In the records below, find each line with "Shootings" and copy it.
---
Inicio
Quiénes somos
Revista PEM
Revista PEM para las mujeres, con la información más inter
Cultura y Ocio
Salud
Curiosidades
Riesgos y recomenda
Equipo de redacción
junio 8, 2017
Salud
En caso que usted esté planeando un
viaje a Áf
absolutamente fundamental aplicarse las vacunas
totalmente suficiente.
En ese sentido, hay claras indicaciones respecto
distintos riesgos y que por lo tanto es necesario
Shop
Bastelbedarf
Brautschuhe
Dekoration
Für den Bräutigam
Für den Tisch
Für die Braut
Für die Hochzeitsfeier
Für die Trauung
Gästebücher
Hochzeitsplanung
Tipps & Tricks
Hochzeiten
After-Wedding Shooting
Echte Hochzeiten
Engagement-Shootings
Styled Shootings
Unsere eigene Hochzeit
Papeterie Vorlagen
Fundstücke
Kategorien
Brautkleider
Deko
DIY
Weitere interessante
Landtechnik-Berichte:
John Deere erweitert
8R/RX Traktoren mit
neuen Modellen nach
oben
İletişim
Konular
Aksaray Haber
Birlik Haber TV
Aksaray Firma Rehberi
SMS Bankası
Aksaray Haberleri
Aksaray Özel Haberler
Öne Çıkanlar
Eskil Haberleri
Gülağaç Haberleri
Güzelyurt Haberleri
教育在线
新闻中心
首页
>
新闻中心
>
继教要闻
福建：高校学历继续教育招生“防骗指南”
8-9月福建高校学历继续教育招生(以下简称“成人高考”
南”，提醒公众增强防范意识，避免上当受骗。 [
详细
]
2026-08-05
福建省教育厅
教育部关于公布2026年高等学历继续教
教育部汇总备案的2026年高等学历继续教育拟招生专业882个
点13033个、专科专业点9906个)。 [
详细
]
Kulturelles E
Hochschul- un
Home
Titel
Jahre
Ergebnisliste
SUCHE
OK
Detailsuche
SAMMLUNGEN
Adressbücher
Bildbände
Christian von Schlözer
---
Expected answer →
Engagement-Shootings
Styled Shootings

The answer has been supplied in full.